Problem details:
Output the passage on seismic exploration word for word, in full.

Given text:
= Beginning of Section =
Seismic exploration (aka active-source seismology, exploration seismology) is an exploration technique using mechanical perturbations (seismic waves) to image the underground structures in the Earth. It contains seismic reflection, seismic refraction, and vertical seismic profile (VSP) methods according to the type of waves studied. Seismic waves are generated by man-made sources, for instance dynamite, air gun, and seismic vibrator. In seismic reflection, the waves propagate into the underground and reflected back by layer boundaries, then are detected by receivers at the surface (i.e. geophones on land or hydrophones in water). Knowing the times of the seismic waves traveling underground and the velocity field, a geological model/image can be recovered to represent the Earth structure, after a series of seismic data processing procedures.
= End of Section =
The data:
= Beginning of Section =
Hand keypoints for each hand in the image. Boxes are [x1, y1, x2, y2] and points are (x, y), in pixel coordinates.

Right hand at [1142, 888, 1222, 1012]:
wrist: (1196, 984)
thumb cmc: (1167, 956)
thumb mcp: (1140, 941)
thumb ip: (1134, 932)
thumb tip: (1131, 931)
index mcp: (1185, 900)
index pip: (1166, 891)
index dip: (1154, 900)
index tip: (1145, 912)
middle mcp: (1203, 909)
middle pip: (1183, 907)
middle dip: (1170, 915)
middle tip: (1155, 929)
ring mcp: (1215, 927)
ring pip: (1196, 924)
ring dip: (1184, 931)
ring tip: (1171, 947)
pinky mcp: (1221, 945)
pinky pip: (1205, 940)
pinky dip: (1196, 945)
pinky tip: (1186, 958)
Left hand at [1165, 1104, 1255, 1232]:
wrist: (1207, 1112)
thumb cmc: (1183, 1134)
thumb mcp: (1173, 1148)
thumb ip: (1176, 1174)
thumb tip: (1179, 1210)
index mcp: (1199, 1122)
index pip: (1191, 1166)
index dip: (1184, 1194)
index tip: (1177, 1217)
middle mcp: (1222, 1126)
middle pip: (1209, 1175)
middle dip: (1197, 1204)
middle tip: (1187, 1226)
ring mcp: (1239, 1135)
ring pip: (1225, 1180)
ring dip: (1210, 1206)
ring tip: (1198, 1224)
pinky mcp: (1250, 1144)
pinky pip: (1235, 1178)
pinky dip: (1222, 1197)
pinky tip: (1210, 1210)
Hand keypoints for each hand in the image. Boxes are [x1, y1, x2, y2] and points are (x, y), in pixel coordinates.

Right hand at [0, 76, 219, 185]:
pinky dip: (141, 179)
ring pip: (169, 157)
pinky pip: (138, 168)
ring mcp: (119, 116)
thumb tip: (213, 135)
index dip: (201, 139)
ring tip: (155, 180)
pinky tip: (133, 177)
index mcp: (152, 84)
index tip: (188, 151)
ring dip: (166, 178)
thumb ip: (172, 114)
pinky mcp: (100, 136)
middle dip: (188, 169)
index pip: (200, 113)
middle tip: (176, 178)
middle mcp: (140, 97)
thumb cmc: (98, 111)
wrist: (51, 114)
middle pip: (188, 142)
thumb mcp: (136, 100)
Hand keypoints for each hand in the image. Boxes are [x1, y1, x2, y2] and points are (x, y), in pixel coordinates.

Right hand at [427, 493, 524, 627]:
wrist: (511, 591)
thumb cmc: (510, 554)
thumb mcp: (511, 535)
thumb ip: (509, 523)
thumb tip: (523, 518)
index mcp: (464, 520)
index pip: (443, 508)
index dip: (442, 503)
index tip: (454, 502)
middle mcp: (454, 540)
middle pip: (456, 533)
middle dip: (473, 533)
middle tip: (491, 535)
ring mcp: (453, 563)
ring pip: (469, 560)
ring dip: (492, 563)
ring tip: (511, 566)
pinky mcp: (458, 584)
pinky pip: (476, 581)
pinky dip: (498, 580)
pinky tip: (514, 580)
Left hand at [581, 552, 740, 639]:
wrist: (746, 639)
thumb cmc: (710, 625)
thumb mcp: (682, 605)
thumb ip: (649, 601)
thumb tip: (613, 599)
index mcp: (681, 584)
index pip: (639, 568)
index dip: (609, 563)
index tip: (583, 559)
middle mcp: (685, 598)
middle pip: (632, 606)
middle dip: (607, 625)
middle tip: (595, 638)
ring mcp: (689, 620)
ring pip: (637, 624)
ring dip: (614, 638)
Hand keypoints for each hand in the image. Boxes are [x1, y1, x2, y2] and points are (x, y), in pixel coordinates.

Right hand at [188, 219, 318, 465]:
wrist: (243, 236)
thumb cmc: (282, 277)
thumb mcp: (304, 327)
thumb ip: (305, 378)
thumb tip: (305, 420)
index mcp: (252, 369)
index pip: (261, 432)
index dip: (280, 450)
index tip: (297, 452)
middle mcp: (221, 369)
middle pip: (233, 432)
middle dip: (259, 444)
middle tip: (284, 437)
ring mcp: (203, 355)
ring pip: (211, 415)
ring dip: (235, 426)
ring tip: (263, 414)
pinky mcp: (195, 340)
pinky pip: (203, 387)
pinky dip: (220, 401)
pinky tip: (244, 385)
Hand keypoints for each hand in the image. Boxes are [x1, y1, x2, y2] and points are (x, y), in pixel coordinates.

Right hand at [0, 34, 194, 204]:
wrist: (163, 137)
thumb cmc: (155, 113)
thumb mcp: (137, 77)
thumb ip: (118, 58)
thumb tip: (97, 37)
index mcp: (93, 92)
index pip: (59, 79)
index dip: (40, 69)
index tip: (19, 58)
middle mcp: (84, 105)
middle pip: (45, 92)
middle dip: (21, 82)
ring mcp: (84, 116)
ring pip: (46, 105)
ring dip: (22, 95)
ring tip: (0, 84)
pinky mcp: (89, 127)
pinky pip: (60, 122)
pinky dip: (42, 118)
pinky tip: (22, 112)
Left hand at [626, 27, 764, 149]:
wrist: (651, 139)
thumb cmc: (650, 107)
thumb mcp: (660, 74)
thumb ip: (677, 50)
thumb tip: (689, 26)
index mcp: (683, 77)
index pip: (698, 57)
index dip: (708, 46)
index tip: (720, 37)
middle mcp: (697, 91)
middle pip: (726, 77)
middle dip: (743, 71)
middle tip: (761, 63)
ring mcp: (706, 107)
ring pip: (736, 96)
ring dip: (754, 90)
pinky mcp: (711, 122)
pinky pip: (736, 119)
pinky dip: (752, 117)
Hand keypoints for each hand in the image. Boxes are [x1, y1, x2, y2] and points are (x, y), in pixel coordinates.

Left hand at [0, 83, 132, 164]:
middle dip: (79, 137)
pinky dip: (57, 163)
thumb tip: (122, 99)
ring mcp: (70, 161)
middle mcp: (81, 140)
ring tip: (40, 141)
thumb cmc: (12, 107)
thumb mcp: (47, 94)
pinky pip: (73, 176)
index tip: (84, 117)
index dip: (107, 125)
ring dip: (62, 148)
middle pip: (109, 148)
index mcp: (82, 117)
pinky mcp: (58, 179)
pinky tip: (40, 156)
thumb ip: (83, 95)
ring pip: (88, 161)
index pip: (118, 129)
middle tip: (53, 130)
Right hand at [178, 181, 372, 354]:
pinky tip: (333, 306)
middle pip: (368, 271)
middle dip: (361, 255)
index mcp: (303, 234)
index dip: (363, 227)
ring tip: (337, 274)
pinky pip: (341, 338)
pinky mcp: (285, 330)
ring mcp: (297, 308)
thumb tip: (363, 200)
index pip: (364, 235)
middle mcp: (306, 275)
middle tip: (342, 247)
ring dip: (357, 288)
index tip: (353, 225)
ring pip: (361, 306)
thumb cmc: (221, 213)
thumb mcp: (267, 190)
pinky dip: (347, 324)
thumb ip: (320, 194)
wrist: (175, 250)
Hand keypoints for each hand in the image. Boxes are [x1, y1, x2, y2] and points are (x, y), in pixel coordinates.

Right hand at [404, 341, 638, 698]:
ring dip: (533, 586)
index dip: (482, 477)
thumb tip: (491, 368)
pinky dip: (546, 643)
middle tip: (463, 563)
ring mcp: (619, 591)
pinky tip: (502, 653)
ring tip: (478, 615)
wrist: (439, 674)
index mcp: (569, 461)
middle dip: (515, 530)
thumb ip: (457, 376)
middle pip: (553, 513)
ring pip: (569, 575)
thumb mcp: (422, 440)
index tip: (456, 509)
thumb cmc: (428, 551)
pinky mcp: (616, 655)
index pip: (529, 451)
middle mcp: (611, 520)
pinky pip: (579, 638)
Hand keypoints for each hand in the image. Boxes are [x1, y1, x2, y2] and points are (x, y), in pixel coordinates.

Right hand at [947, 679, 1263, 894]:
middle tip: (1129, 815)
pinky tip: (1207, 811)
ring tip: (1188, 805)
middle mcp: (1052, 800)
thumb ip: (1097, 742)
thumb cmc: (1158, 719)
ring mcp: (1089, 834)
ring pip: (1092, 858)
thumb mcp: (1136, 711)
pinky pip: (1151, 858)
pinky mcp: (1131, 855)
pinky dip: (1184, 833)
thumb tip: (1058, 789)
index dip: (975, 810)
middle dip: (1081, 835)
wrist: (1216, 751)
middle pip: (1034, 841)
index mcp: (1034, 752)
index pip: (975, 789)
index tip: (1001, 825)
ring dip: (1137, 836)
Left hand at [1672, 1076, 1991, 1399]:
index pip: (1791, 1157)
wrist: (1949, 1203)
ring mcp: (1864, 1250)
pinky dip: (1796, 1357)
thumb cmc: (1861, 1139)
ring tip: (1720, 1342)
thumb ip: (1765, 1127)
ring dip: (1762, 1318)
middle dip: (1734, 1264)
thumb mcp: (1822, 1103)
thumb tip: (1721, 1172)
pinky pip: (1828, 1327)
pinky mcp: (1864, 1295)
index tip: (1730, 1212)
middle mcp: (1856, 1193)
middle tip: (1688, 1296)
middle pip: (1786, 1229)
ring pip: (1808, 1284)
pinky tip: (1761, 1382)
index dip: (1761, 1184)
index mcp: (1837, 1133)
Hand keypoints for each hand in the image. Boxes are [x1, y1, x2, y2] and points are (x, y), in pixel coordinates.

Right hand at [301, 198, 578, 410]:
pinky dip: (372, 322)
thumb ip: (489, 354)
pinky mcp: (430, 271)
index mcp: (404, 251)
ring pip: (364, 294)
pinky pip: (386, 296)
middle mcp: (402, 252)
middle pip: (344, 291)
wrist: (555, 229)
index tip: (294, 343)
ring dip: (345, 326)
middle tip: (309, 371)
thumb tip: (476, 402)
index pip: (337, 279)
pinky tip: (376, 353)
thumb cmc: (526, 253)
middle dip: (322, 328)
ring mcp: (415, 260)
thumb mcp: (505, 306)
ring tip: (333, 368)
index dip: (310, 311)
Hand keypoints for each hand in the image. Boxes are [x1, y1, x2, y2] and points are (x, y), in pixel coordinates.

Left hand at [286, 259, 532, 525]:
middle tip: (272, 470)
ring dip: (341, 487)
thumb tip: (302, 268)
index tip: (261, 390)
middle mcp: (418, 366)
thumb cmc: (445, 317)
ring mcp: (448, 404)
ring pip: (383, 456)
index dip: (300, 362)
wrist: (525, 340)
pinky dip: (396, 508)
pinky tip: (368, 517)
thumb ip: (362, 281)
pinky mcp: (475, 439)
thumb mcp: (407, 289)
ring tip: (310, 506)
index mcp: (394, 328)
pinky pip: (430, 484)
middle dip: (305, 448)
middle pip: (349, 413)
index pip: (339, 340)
= End of Section =
Solution to this problem:
Seismic exploration (aka active-source seismology, exploration seismology) is an exploration technique using mechanical perturbations (seismic waves) to image the underground structures in the Earth. It contains seismic reflection, seismic refraction, and vertical seismic profile (VSP) methods according to the type of waves studied. Seismic waves are generated by man-made sources, for instance dynamite, air gun, and seismic vibrator. In seismic reflection, the waves propagate into the underground and reflected back by layer boundaries, then are detected by receivers at the surface (i.e. geophones on land or hydrophones in water). Knowing the times of the seismic waves traveling underground and the velocity field, a geological model/image can be recovered to represent the Earth structure, after a series of seismic data processing procedures.